Exit la supposée nouvelle vague des nouveaux flambeurs, seuls les plus téméraires résisteront aux planches qui brûlent. N’est pas rockeur qui veut, dans ce pays qui hésite toujours entre la variété et les guitares qui crient leur nom. Bad Mama Dog, dans ce tonneau des Danaïdes, tire son épingle du jeu avec une telle aisance qu’elle en devient déconcertante.
Mais pas de méprise sur l’identité. S’ils jouent sur le territoire français, les membres de Bad Mama Dog ne sont pas pour autant des clones d’Antoine et des yéyé. Car John, le chanteur, est californien. Les années de galère, on les devine au chant déchiré, aux parties de guitare très héroïques, toutes ces parenthèses de grâce qui parcourent l’échine à l’écoute de ce premier album.
Contraste saisissant avec les productions actuelles, le rock de Bad Mama Dog joue la carte des resto d’autoroute américains, entre le burger et les stations Texaco, quelque chose de terriblement proche du souvenir qu’on s’était fait de ZZ Top, de Led Zeppelin sur ses tournées US, la décadence des 70’ sans la nostalgie. A l’écoute de "Ships of time", c’est tout simplement le grand zeppelin acoustique qui se ressuscite sans incantation. On sait les références toujours piégeuses mais cette fois, promis, on le jure, le groupe est à la hauteur des mentors. Du moins sur cette chanson. Qui évoque tout autant le Jeff Buckley de My sweetheart the drunk, les compositions mal fignolées pas finies, l’équilibre instable sur le fil, plus yoyo que yéyé, encore.
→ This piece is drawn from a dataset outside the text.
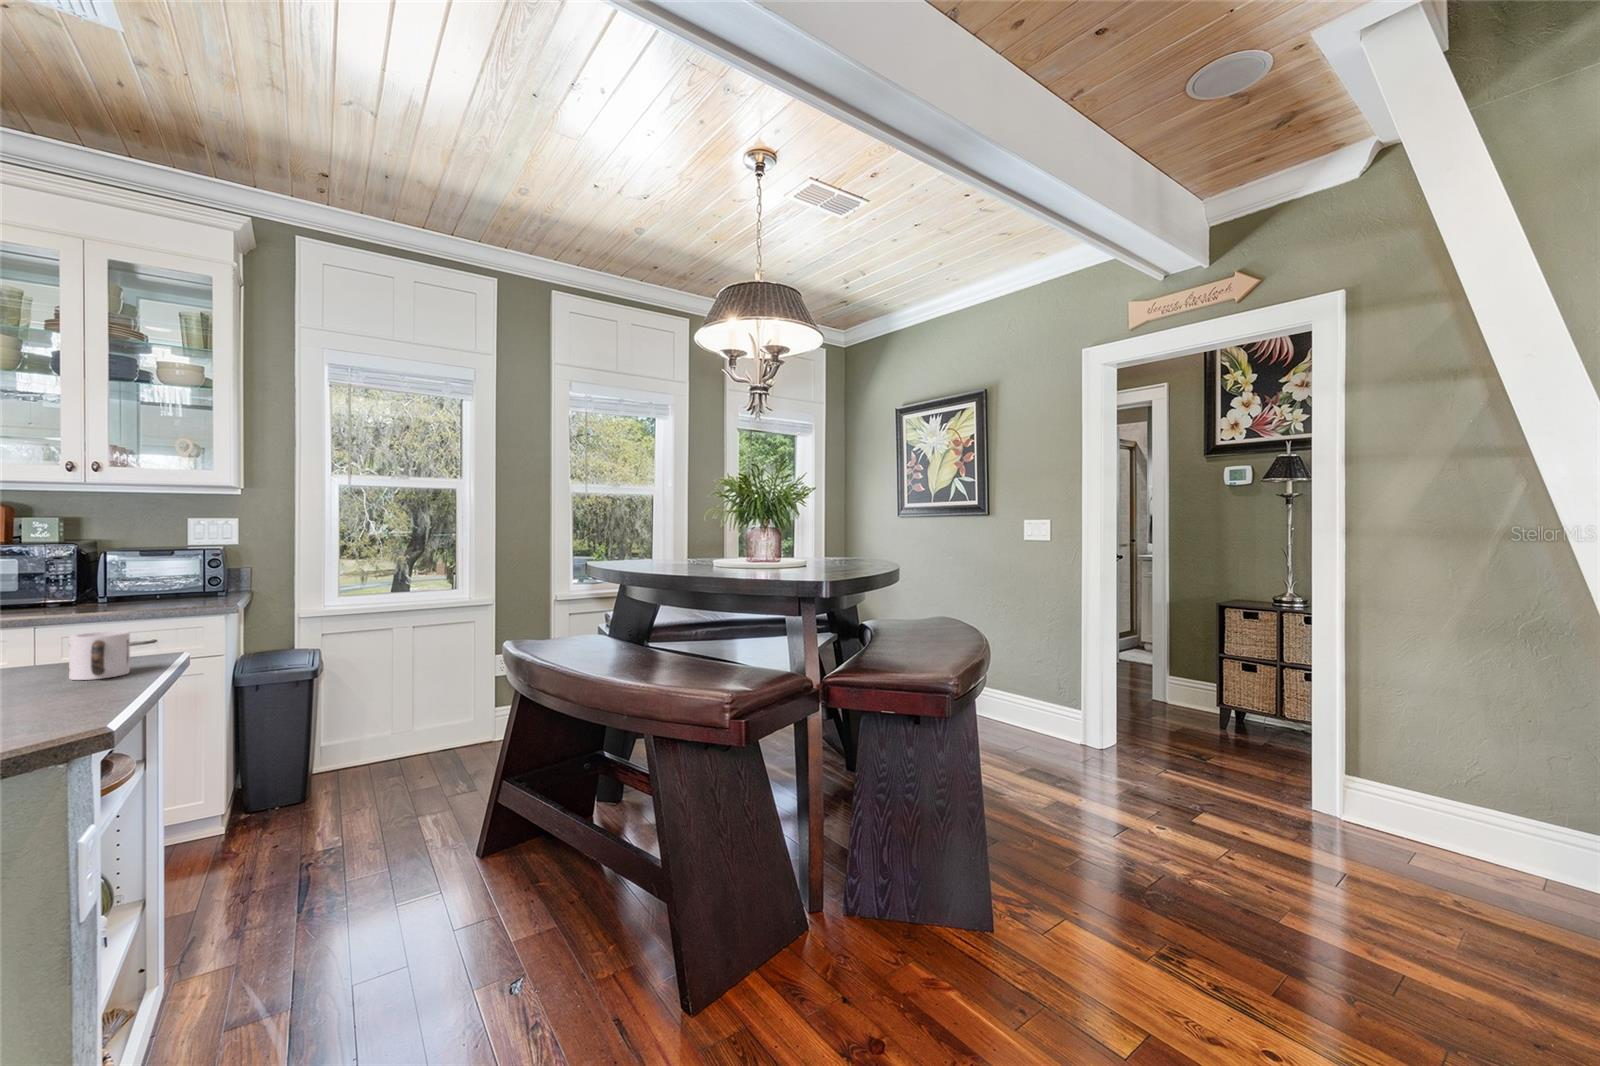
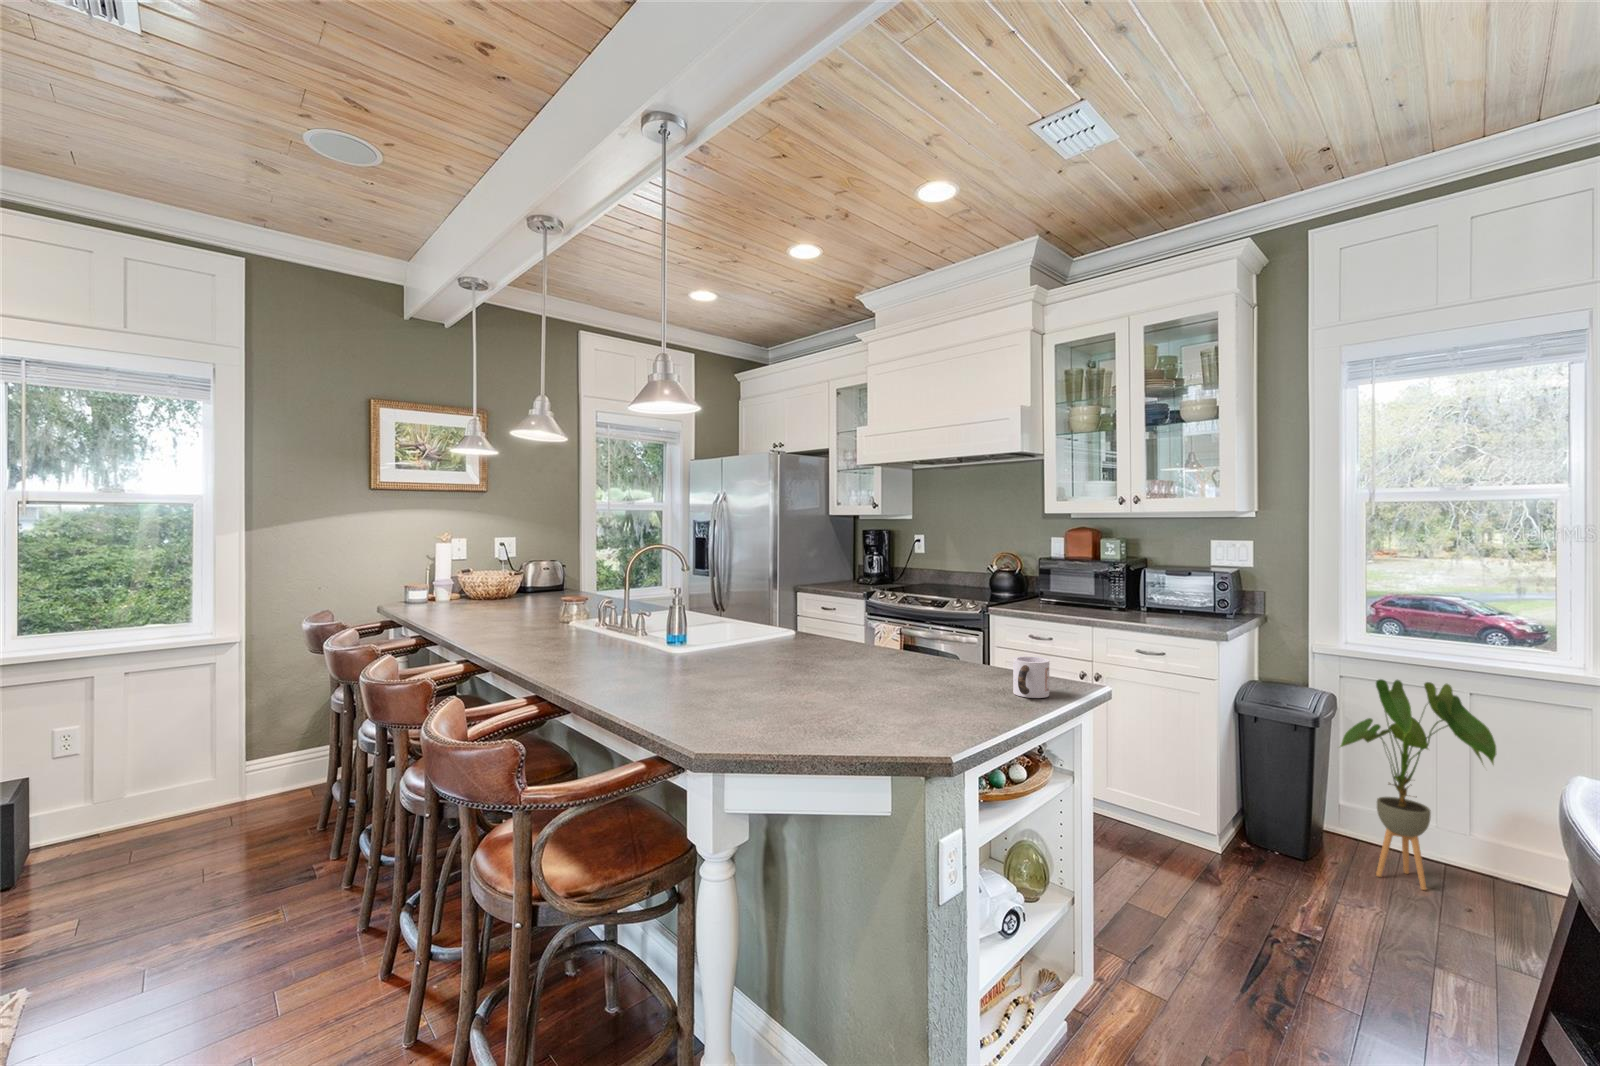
house plant: none [333,623,441,786] -> present [1340,679,1496,890]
Comme toutes les voix blanches racées, celle de John est noire, de sentiments et d’influences. Il y a du Motown, des cavalcades, l’envie de tomber et un nom d’album qui résume assez bien l’histoire ; Love gone bad. Sous les pavés la plage, l’ensemble de l’album est une merveille comme on entend tous les trois ans, à l’heure des revival quand la jeune génération n’arrive plus à suivre. Sans marquer le lundi d’une pierre blanche, ce premier album du groupe signé chez Bonus Tracks tient exactement sur deux ficelles bien tendues : la voix et la production, signée Yarol Poupaud, dans la grande tradition des parrains 70’. L’exacte période d’après les sixties, les débuts du rock de stade (Eagles, Free) lorsque les guitares grasses n’avaient pas encore été remplacées par des tessons de bouteille (Sex Pistols) et autres synthés. Par ici un clin d’œil à Hendrix ("Low and divine", pastiche subtil de l’Electric Ladyland), par là de vraies compositions originales trempées dans le sable ("Love gone bad", la chanson éponyme) et au centre une voix qui couine, se tord, ondule comme un félin à la nuit tombée.
Les métaphores peuvent bien s’empiler sur le bureau que le constat s’avère déjà définitif : production incroyablement parfaite, groupe au summum, compositions éblouissantes de maturité et rage contenue ; le premier (gros) œuvre de Bad Mama Dog est l’album indispensable d’un été qui s’annonce pluvieux. Rain and tears.